Poorly written, no plot, no sense of reality. Your characters were cardboard. Dialogue stilted, and it looks like you wrote it with your feet. But good luck and I wish you the best.


How have you helped the author?


I’d recommend a strong crit group to help you find typos and errors that can be easily fixed once they’re recognized. Go deeper into the characters’ POVs so that the reader can connect with them and what they are going through. Dialogue should move the story along and with a bit of help, I think you can make your male characters come across with a more masculine touch without losing their sensitivity. You have a great start here and I encourage you to take as many online classes as you can to improve your writing skills until next time you’ll wow us with this novel.

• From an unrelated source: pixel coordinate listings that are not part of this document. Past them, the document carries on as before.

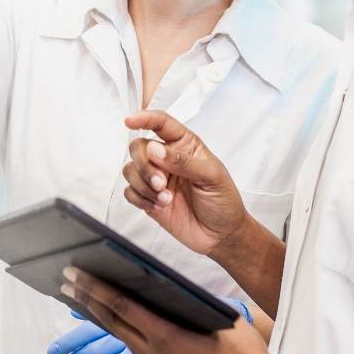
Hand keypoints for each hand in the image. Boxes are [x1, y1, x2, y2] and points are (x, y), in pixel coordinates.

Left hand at [61, 268, 278, 353]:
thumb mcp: (217, 316)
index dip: (95, 288)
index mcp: (166, 337)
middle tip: (66, 281)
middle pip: (112, 322)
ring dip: (98, 317)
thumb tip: (165, 288)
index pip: (122, 307)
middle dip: (86, 300)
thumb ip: (187, 304)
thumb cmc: (244, 352)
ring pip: (120, 337)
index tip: (75, 274)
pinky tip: (112, 324)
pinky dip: (119, 332)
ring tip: (79, 300)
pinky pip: (133, 350)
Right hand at [122, 110, 249, 256]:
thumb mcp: (212, 177)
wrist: (221, 235)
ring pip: (130, 170)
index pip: (161, 124)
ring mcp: (156, 179)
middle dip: (144, 165)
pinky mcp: (148, 198)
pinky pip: (129, 192)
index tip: (130, 120)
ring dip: (143, 185)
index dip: (145, 118)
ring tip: (165, 199)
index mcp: (185, 145)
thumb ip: (183, 161)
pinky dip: (140, 199)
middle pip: (138, 147)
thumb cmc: (224, 201)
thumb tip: (155, 150)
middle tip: (160, 183)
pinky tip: (158, 206)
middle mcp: (167, 159)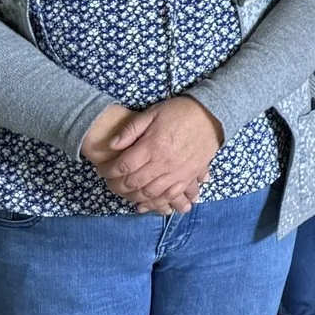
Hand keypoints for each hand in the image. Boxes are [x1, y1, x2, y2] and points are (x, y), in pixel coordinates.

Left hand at [90, 96, 223, 213]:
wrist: (212, 115)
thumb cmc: (180, 112)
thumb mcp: (152, 113)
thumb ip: (131, 129)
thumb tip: (112, 145)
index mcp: (152, 146)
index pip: (123, 166)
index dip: (108, 171)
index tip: (102, 170)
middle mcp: (163, 163)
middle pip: (134, 183)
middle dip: (117, 186)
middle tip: (110, 183)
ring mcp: (177, 172)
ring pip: (150, 193)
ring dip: (134, 196)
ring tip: (126, 192)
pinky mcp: (188, 176)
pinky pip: (170, 196)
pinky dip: (157, 202)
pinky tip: (147, 203)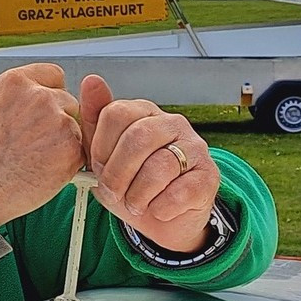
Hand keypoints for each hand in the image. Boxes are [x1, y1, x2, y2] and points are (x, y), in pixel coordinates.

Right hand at [0, 45, 86, 225]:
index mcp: (17, 81)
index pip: (53, 75)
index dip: (44, 96)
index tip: (32, 116)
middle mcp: (40, 97)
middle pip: (67, 100)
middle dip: (55, 118)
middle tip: (30, 141)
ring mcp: (58, 124)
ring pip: (75, 124)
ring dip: (63, 139)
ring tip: (34, 156)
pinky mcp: (70, 151)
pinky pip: (81, 149)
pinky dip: (68, 159)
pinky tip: (43, 167)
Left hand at [79, 75, 220, 252]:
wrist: (165, 219)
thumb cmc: (133, 183)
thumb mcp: (105, 154)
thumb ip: (94, 119)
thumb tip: (91, 81)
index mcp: (144, 113)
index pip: (116, 113)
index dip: (101, 146)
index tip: (98, 167)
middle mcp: (172, 124)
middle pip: (137, 138)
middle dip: (117, 173)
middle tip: (113, 191)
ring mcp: (195, 148)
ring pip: (159, 166)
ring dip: (137, 195)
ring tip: (135, 204)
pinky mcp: (208, 176)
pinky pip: (180, 192)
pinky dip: (161, 208)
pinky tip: (158, 209)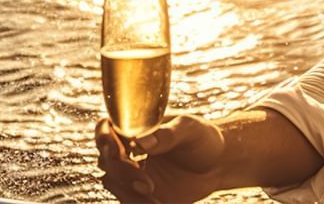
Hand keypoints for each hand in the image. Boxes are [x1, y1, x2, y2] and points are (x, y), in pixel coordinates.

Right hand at [96, 115, 225, 202]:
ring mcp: (132, 173)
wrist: (218, 165)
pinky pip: (128, 201)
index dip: (104, 140)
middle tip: (146, 182)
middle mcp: (129, 150)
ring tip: (154, 194)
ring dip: (129, 191)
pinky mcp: (138, 194)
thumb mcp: (191, 130)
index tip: (117, 152)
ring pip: (113, 183)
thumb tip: (141, 142)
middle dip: (122, 172)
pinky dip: (140, 203)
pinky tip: (159, 203)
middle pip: (106, 160)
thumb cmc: (204, 139)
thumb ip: (167, 134)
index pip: (106, 130)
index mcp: (137, 128)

You’ve said the same thing without the caustic bite that could eat into a writer’s delicate spirit. Yes, we all have to be thick-skinned, but the thick skin should come gradually, not in one huge makeover.

The blessing is yours when you’ve been asked to judge. No matter your background or ability, always give it your best. You’ll walk away with much more than the authors. You’ll walk away knowing that you cared about another human being.


  1. AMEN! What a super reminder, Linda.

  2. One paralyzes the other inspires. Fantastic article!

  3. I've encountered both kinds of judges. Both have inspired the kind of judge I've been, and the kind of editor and critique partner I've been.

    A bit of additional advice might be: Don't volunteer to judge if you're heart's just not in it.

    Why do something unnecessarily that you dislike?

  4. Amen, Tammy. I couldn't have said it better! Like a teacher who hates kids. Why do they decide to teach. You and Rita really hit this on the head. A person can give me bad stuff all day long just so they validate my worth as a writing with SOMEthing, just a crumb is enough, but the folks who rip a writer apart and laugh at the remains just aren't nice and shouldn't volunteer.